_EXERCISE_. Your answer must be an exact copy of the listing, with the images left out.

--*--

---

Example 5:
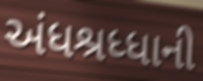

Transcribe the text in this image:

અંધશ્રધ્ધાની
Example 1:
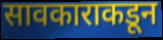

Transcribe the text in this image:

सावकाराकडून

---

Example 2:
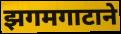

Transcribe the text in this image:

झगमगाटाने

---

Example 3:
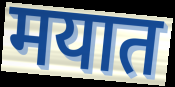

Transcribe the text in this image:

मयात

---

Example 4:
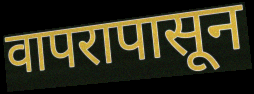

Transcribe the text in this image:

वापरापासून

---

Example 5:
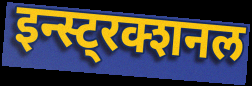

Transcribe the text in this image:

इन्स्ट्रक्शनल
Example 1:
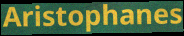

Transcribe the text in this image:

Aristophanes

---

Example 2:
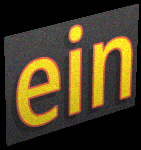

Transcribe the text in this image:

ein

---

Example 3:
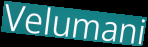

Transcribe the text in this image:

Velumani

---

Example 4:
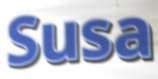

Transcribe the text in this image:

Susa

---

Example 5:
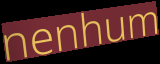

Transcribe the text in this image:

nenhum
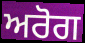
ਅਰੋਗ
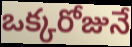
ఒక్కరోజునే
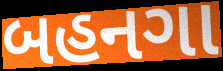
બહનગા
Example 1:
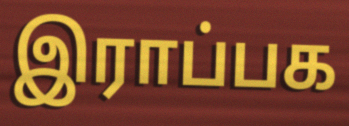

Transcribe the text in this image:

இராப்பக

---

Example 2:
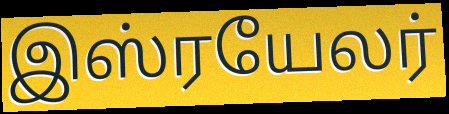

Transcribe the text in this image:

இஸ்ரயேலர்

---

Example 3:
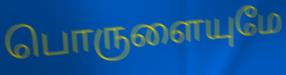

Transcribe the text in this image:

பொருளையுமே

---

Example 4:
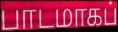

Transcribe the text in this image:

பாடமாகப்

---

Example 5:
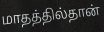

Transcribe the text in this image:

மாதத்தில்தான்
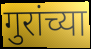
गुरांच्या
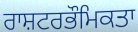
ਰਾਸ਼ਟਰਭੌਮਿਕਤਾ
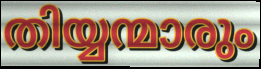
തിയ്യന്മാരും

--*--

_TASK RESPONSE_.
---

Example 5:

Transcribe the text in this image:

અંધશ્રધ્ધાની
Example 1:

Transcribe the text in this image:

सावकाराकडून

---

Example 2:

Transcribe the text in this image:

झगमगाटाने

---

Example 3:

Transcribe the text in this image:

मयात

---

Example 4:

Transcribe the text in this image:

वापरापासून

---

Example 5:

Transcribe the text in this image:

इन्स्ट्रक्शनल
Example 1:

Transcribe the text in this image:

Aristophanes

---

Example 2:

Transcribe the text in this image:

ein

---

Example 3:

Transcribe the text in this image:

Velumani

---

Example 4:

Transcribe the text in this image:

Susa

---

Example 5:

Transcribe the text in this image:

nenhum
ਅਰੋਗ
ఒక్కరోజునే
બહનગા
Example 1:

Transcribe the text in this image:

இராப்பக

---

Example 2:

Transcribe the text in this image:

இஸ்ரயேலர்

---

Example 3:

Transcribe the text in this image:

பொருளையுமே

---

Example 4:

Transcribe the text in this image:

பாடமாகப்

---

Example 5:

Transcribe the text in this image:

மாதத்தில்தான்
गुरांच्या
ਰਾਸ਼ਟਰਭੌਮਿਕਤਾ
തിയ്യന്മാരും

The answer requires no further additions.